Few have had as illustrious of a career in comedy or television as Larry Wilmore, and just as few have experienced the merciless ins and outs of the entertainment industry. The actor, writer, show creator (The PJs, The Bernie Mac Show), and all-around comedic entertainer, went deep in a thoughtful interview with Vulture, offering a fascinating window into the cutthroat, and often racist, ways the industry operates — and also the ways it’s changed.
His career in television, for instance, was first truly established during his time as a writer on the seminal sketch comedy show In Living Color, where he was given an introduction to the industry that would ultimately deviate from the norm: “There were no cultural fences in terms of, ‘Well, you can’t write about that because you’re white,’” Wilmore said. “Nope. All was fair game. It was really you got to bring the funny. It didn’t matter who you were. Keenen [Ivory Wayans, the creator and showrunner] was extremely democratic in terms of that.”
He added, “I mean, sure, there’s a nuanced conversation to be had about who should be telling stories, which is a different thing. But keep in mind Keenen was the head of that show….That was very powerful to me at that time — that Keenen did the show he wanted to do, and when he couldn’t do it, he left.”
It was a dilemma that Wilmore himself eventually struggled with multiple times, both on The Bernie Mac Show and on his late-night satirical news talk show The Nightly Show. On the former, the execs at FOX were attempting to oust him from the start, according to Wilmore’s “mole” from within the company. After he won an Emmy in 2002 (becoming the first Black TV writer to win in the comedy category), he recalled: “In the bathroom one day, the head of Fox at the time, Sandy Grushow, told my mole, ‘Well, I guess we can’t fire him now.’ That was his comment. Not, ‘Oh, we’re really proud of Larry.’”
He battled with the television heads the entire way through before he was eventually fired, despite the acclaim and success of his show. “Who gets the benefit of the doubt at that time? Not Black writers,” Wilmore said. “They considered me incompetent, like I didn’t know what I was doing. Meanwhile, I won an Emmy, two TCA Awards, Humanitas, a Peabody Award, Golden Globe nominee, Image Award. Every award you could possibly name meant nothing.”
Meanwhile, Wilmore’s show was one of the only places where Black writers had a place to work: “Here’s how it was expressed: Black writers were not on white shows. The only one from those days was Saladin Patterson, who got a job on Frasier. That was huge at the time. Never happened. When I would be at those Television Critics Association things when I was doing Bernie Mac, people kept asking, ‘Larry, how many Black writers on your show?’ I said, ‘Motherfucker, ask the white shows how many Black writers they have! I’m the one with Black writers. Who the fuck are you asking?’ I would get upset about it. Like, ask Friends, Frasier, all those shows. I’ve got more with just me than all those shows combined. And they would shut up at that.”
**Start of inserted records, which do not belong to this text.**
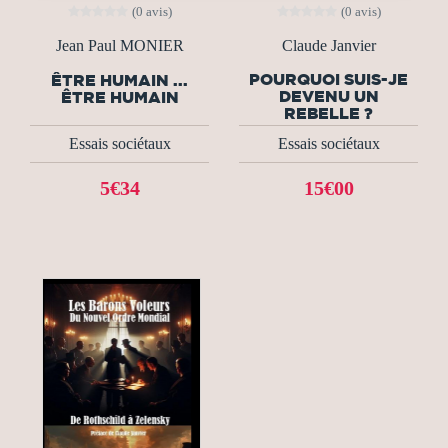
(0 avis)
(0 avis)
Jean Paul MONIER
Claude Janvier
POURQUOI SUIS-JE
ÊTRE HUMAIN ...
DEVENU UN
ÊTRE HUMAIN
REBELLE ?
Essais sociétaux
Essais sociétaux
5€34
15€00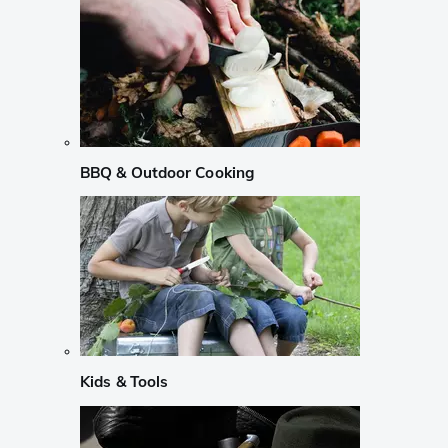
BBQ & Outdoor Cooking
Kids & Tools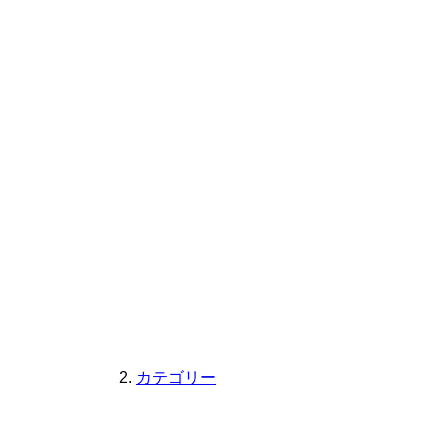
カテゴリー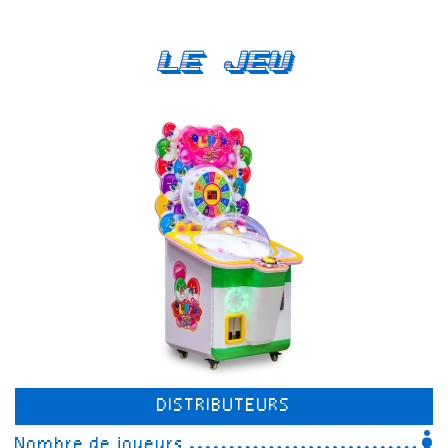
Le Jeu
DISTRIBUTEURS
Nombre de joueurs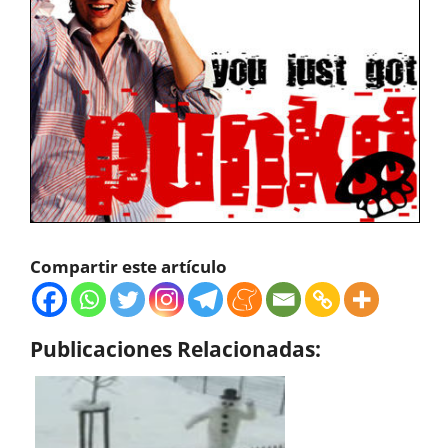
Compartir este artículo
Publicaciones Relacionadas: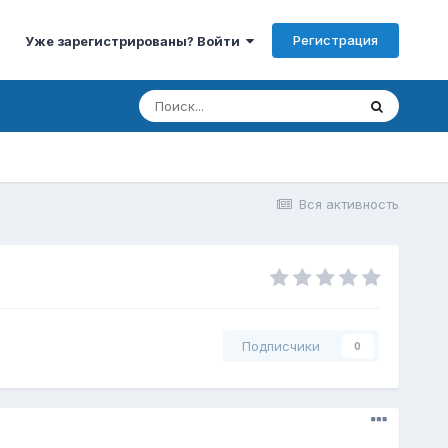
Регистрация
Уже зарегистрированы? Войти
Вся активность
Подписчики
0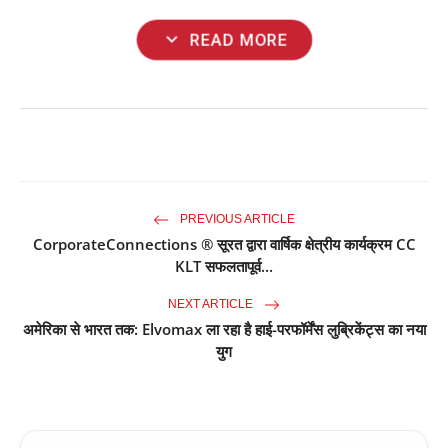
expand_more
READ MORE
PREVIOUS ARTICLE
CorporateConnections ® सूरत द्वारा वार्षिक क्षेत्रीय कार्यक्रम CC
KLT सफलतापूर्व...
NEXT ARTICLE
अमेरिका से भारत तक: Elvomax ला रहा है हाई-परफॉर्मेंस लुब्रिकेंट्स का नया
युग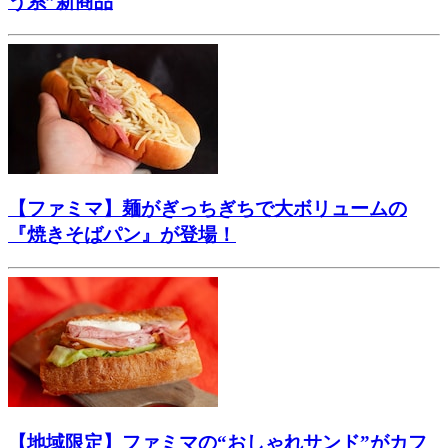
う系”新商品
【ファミマ】麺がぎっちぎちで大ボリュームの
『焼きそばパン』が登場！
【地域限定】ファミマの“おしゃれサンド”がカフ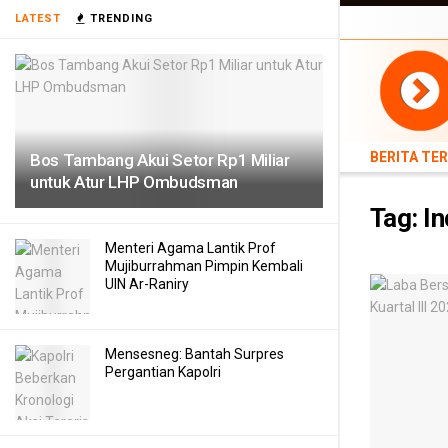
BERITA TERB
LATEST
TRENDING
TEKNOLOGI
BERITA TE
Bos Tambang Akui Setor Rp1 Miliar
untuk Atur LHP Ombudsman
Tag:
In
Menteri Agama Lantik Prof
Mujiburrahman Pimpin Kembali
UIN Ar-Raniry
Mensesneg: Bantah Surpres
Pergantian Kapolri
Eventually, when Wilmore hosted his late-night talk show The Nightly Show, he described its short-lived stint in similarly revealing terms:
Do you feel like Trevor Noah’s iteration of The Daily Show was the network’s attempt to find a middle point between your show and Jon’s show?
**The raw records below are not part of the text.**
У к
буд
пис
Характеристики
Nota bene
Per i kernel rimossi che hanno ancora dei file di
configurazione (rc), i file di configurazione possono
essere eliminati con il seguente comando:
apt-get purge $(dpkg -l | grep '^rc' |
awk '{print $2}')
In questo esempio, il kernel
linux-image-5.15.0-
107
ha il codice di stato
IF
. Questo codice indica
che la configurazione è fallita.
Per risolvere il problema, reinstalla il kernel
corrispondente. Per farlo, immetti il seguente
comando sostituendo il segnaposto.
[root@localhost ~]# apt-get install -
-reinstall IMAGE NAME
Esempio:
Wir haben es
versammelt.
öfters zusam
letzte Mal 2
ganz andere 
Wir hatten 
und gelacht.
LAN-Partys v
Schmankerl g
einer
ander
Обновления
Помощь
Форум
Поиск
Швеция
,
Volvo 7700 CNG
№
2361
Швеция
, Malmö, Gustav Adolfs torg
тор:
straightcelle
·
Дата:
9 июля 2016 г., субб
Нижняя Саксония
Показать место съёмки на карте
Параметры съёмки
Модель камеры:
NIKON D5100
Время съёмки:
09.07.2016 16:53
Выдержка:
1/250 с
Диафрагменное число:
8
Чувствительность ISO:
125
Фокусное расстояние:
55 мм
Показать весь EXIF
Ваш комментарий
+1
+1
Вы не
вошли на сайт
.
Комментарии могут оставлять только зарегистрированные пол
Tell me what you really think, Zak.
I’m interested in what you think.
What are you trying to say exactly? Are you saying they didn’t want two Black hosts? Are you saying they didn’t want Black to Black? Is that what you’re saying?
I’m not saying that; I’m asking.
Oh, I don’t know. I mean, I think you should call them and ask them. I think it’s a very good question. Although I would like to be on the record saying I have never even considered that, and I just want to thank you for bringing that point up.
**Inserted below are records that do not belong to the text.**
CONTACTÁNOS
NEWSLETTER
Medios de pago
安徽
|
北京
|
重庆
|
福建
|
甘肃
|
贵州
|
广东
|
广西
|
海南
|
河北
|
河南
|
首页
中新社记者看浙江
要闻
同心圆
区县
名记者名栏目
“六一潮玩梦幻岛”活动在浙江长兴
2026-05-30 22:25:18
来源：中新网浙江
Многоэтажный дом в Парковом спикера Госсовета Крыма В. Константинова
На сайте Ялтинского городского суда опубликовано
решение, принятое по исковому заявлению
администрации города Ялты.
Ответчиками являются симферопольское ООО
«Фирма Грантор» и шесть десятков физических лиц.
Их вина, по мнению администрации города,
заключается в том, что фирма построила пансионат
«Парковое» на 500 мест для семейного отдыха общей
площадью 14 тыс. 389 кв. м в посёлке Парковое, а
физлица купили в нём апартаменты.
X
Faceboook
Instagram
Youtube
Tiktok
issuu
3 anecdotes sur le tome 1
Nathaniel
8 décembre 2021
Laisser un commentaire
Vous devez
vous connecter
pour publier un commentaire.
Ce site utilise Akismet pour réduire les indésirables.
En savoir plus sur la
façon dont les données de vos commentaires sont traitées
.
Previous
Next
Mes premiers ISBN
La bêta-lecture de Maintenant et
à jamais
Oh, and Wilmore also subtly and diplomatically exposed the issue with the transphobic fixation at the center of Dave Chappelle’s material in recent years. “Chappelle is interesting. I don’t know what the right term is, but I think he’s revealing himself onstage. He’s granted himself a certain permission, and he’s speaking to the audience in a way that nobody else quite does. That’s a touchy subject, though,” Wilmore said. “You’re not going to see me doing jokes in that area. My biggest reason is that any time there’s a group really feeling attacked, you’ve got to be careful. I would really have to have a good take on something to put myself out there with jokes.” Thankfully, Wilmore knows what he’s taking about — both in laughs and in terms of Black creativity.